Integrated reporting <IR> which has been made mandatory for South African listed companies strives to standardize the ‘comprehensive report’ outlined above. Non-financial factors are responsible for the sustenance of the company and therefore Professional accountants should develop the skills to provide all-inclusive corporate reporting, which tells less about the numbers and more about the narrative and strategy of the organization. Accountants will have to be involved in the strategy of the companies they work with. Developing solutions to key issues and advising the c-suite executives, rendering value.

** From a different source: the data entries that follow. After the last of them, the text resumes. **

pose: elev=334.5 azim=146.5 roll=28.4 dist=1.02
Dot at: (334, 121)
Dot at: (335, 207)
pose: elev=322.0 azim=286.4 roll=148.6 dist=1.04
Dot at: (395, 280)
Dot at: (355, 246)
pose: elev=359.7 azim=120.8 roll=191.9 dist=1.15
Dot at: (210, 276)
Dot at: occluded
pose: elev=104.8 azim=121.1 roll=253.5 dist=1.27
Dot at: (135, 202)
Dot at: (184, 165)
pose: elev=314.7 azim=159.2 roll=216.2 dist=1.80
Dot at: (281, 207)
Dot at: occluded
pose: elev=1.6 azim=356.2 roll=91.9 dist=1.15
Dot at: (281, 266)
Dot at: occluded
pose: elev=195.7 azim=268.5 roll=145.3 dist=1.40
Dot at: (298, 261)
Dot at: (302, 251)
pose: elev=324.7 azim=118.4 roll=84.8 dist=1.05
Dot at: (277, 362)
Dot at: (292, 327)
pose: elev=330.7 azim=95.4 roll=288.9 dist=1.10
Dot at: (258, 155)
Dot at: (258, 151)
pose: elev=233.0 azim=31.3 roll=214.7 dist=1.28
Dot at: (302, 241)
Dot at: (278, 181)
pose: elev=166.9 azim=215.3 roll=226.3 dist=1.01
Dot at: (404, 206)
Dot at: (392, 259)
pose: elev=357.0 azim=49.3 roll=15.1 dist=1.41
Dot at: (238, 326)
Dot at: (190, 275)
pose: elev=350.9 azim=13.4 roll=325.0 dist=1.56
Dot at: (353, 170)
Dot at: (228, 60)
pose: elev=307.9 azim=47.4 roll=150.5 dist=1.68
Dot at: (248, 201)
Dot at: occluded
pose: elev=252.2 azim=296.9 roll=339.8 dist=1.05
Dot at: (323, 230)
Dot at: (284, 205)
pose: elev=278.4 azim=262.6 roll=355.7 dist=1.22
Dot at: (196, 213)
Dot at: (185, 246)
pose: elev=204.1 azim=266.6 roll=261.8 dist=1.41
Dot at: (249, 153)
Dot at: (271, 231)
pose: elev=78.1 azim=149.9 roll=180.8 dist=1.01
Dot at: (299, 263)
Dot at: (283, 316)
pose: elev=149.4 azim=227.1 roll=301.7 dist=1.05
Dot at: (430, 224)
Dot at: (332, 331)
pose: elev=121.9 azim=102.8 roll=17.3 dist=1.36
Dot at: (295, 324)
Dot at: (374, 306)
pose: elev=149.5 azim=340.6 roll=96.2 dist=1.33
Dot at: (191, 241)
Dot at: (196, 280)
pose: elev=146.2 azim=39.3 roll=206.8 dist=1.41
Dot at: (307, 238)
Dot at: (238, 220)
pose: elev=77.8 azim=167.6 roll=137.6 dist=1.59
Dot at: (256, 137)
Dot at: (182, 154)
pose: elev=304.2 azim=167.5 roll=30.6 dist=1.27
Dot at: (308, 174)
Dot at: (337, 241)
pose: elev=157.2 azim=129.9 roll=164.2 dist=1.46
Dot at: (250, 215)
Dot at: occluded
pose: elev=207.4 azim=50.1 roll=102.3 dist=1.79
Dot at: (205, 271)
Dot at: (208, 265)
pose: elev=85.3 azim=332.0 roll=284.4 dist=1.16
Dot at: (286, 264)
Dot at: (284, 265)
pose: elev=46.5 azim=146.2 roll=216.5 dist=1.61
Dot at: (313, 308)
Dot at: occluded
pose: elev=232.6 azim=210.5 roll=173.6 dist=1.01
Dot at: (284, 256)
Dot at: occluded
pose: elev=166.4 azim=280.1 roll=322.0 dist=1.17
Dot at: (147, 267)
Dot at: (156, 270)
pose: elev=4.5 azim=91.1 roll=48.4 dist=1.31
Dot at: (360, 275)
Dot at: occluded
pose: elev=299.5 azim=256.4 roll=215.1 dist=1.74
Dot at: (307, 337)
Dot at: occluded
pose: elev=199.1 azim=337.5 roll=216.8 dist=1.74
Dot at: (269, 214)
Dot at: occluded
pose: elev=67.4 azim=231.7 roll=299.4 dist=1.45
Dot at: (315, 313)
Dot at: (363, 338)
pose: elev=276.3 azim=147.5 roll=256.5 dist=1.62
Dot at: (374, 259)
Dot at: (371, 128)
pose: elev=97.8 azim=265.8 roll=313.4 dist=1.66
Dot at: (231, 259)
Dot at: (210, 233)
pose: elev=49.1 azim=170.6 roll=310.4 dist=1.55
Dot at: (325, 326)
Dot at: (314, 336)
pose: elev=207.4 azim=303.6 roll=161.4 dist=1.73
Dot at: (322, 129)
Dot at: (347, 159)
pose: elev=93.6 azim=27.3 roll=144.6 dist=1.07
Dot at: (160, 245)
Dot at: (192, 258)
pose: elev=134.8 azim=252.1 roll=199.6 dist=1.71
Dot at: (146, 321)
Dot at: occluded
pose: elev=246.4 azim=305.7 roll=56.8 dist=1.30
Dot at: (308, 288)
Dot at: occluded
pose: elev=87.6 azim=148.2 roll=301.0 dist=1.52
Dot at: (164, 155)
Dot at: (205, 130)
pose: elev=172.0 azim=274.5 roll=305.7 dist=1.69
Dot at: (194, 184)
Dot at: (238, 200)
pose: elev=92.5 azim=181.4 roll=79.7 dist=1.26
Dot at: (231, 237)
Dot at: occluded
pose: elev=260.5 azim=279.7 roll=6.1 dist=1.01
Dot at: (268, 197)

Advances in automation are creating opportunities for accounting professionals to alter their profile in business radically and as such, accountants are now focusing more on the service and ‘human’ aspect of their profession. Employers are looking for individuals with a creative flair since manual dexterity is now achievable through machines. With machine learning and technology evolving at an unbeatable pace, the future possibly beholds an integration of finance, technology and information systems, giving birth to new hybrid professionals such as the ‘chief financial technology officer (CFTO)’ or ‘chief financial information officer (CFIO)’ (IMA and ACCA’s study on bigdata)
To boost and maintain their employability, professional accountants should be able to keep up with the pace of digital change. This necessitates adequate training and development in data analytics and technology along with rigorous training in their relevant domains. As said, AI (artificial intelligence) will not replace accountants but accountants using AI will.